C’est donc naturellement que l’alliance atlantique est devenue un axe central des programmes de défense des candidats. Éric Zemmour, Marine Le Pen et Jean-Luc Mélenchon font valoir une position de rupture. En effet, ces trois candidats proposent le retrait immédiat de la France du commandement militaire intégré de l’OTAN. Le candidat communiste Fabien Roussel va jusqu’à proposer que la France quitte cette organisation internationale dans son ensemble et demande sa dissolution. Si l’objectif est commun, les justifications diffèrent. Alors que Marine Le Pen et Éric Zemmour avancent l’argument d’une indépendance militaire retrouvée, Fabien Roussel et Jean-Luc Mélenchon accusent l’OTAN d’être une alliance « agressive ». Ainsi, Fabien Roussel souhaite créer un cadre européen de coopération et de sécurité collective pour remplacer l’Alliance Atlantique tandis Jean-Luc Mélenchon propose de se tourner vers l’ONU.
Ce « grand oral » a permis de mettre en lumière le fait que sur les autres grandes questions de la défense, les candidats d’opposition tenaient des positions relativement proches de celles du gouvernement. Sur le thème de la Base Industrielle et Technologique de Défense (BITD), tous les conseillers défense se sont accordés sur l’importance de ce tissu industriel et sur la nécessité de le préserver. M. Lachaud et M. Devers-Dreyfus, le conseiller politique de Fabien Roussel, se sont néanmoins positionnés contre la politique d’exportation d’armes vers certains pays, comme l’Arabie saoudite, qui selon eux rend la France complice de crimes de guerre. Ils ont par ailleurs tous les deux affirmé que si leurs candidats étaient élus, ils nationaliseraient les grands groupes de défense. Concernant les opérations extérieures, les conseillers défense ont tenu des positions similaires en reconnaissant que ces opérations avaient été des réussites militaires, mais des échecs politiques. M. Devers-Dreyfus a néanmoins rapproché les opérations extérieures françaises d’une certaine forme de néocolonialisme. Il a donc avancé que si Fabien Roussel était élu Président de la République, la France ne déploierait ses troupes que dans le cadre des opérations de maintien de la paix décrétées par l’ONU. On retrouve une position similaire dans le programme de Jean-Luc Mélenchon.
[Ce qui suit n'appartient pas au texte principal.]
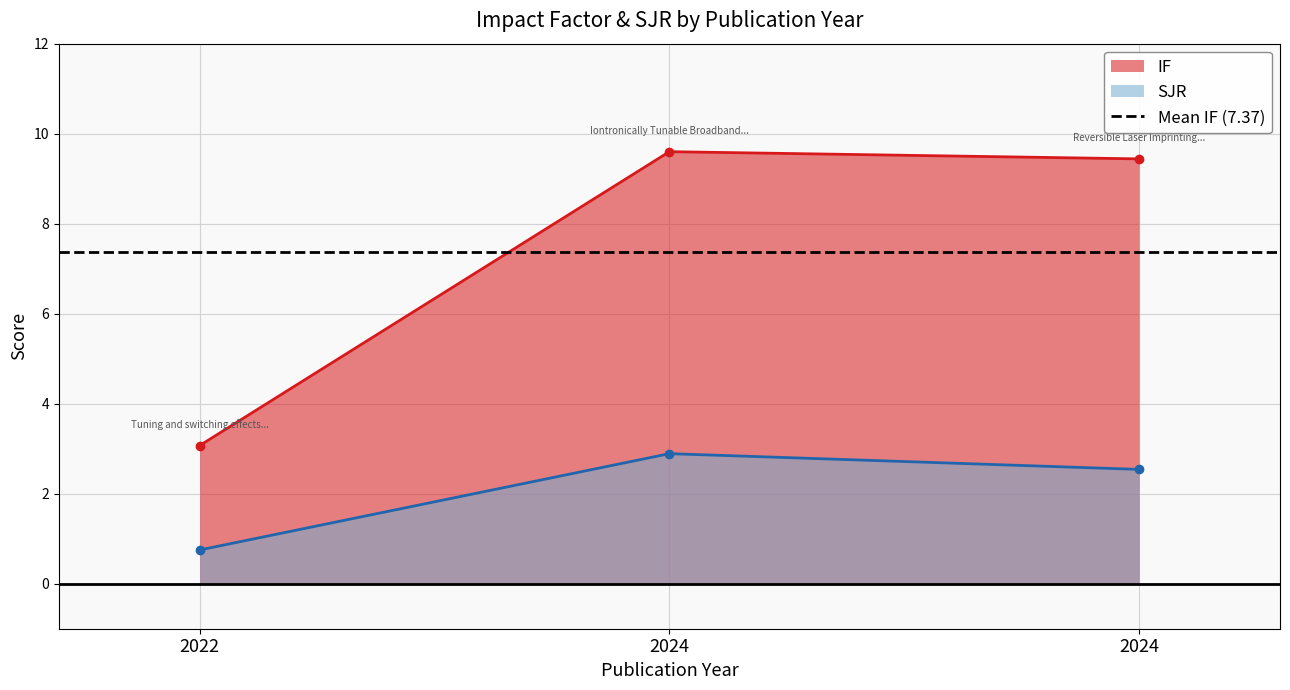

What is the value of the SJR point at the 1st from the left?

0.8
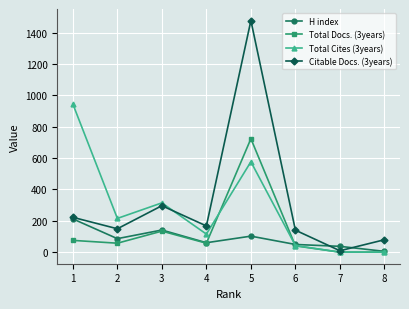

Where is the first local maximum for H index?

3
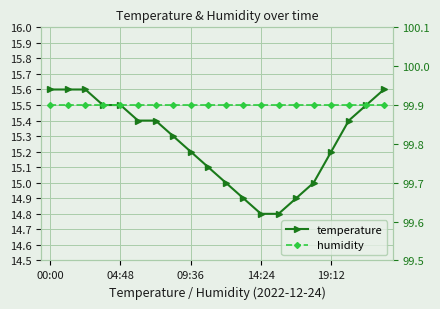

True or false: temperature and humidity intersect in this chart.

False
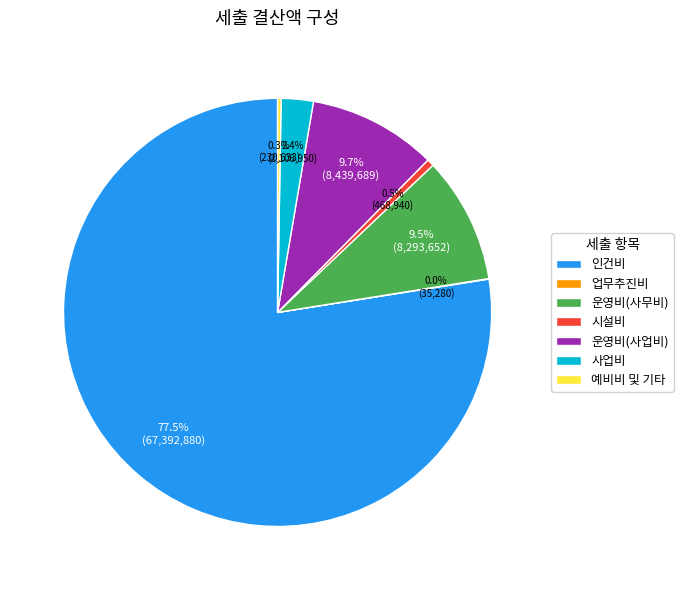

What is the largest slice in the pie chart?

인건비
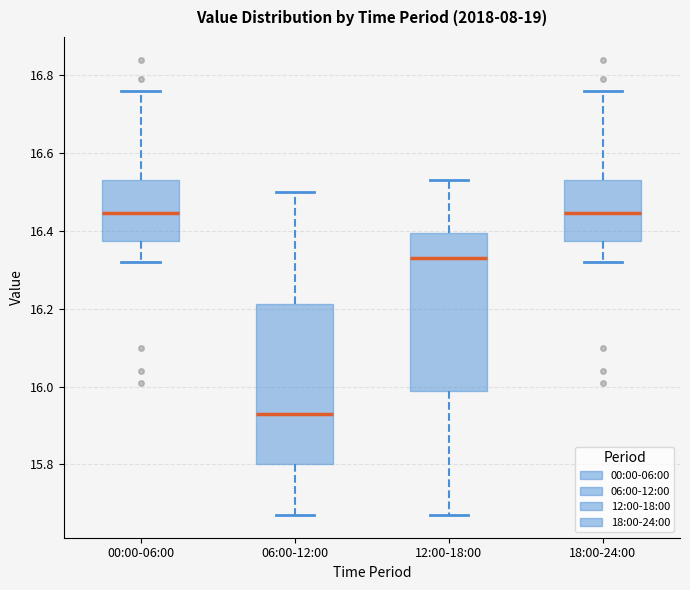

Reading left to right, transcribe this box plot: for each box, give where its median line is, the range the box spans, and where its two whiskers end, as read against the y-axis. The values are not printed on the chart, so give them approximately, as read against the axis.

00:00-06:00: median 16.44, box 16.38 to 16.54, whiskers 16.32 to 16.76
06:00-12:00: median 15.94, box 15.80 to 16.22, whiskers 15.68 to 16.50
12:00-18:00: median 16.34, box 15.98 to 16.40, whiskers 15.68 to 16.54
18:00-24:00: median 16.44, box 16.38 to 16.54, whiskers 16.32 to 16.76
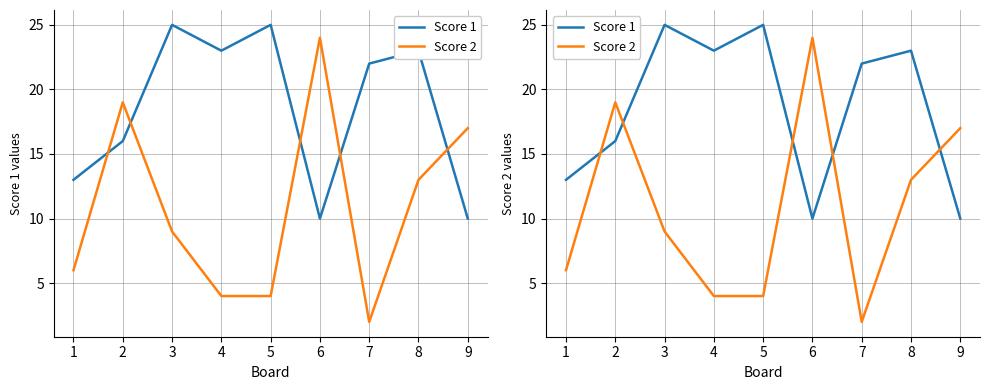

What is the minimum value shown in the chart?

2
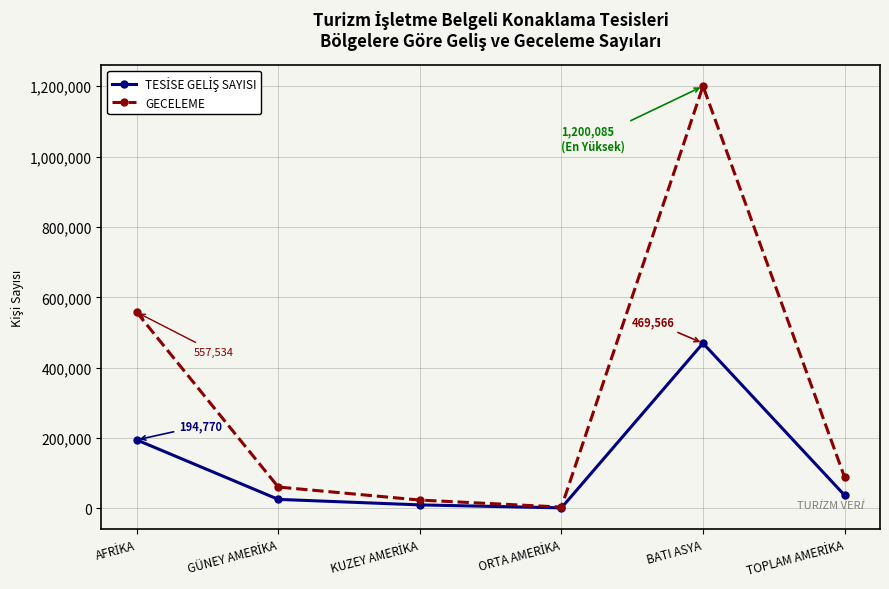

How many lines are shown in the chart?

2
Les programmes de défense des candidats et le grand oral organisé par la fédération Atlas permettent donc de mettre en lumière plusieurs éléments. Après un exercice périlleux durant lequel certains d’entre eux ont dû éclaircir leur position vis-à-vis de la Russie, les candidats d’opposition ont concentré leurs critiques sur l’adhésion à l’OTAN. Les questions de défense, dans la mesure où elles touchent à la sauvegarde de l’État, avaient parfois noué des consensus par-delà les dissensions partisanes : la campagne de 2022 semble signer, de ce point de vue, la fin d’une telle époque. Dans un contexte d’augmentation tendancielle des dépenses militaires comme des menaces conventionnelles, la question de l’intégration de la défense française dans le cadre de l’OTAN ou dans le cadre européen polarisera en effet les candidats à l’élection présidentielle, et dessine, dans le débat public, des lignes de fracture plus nettes que jamais.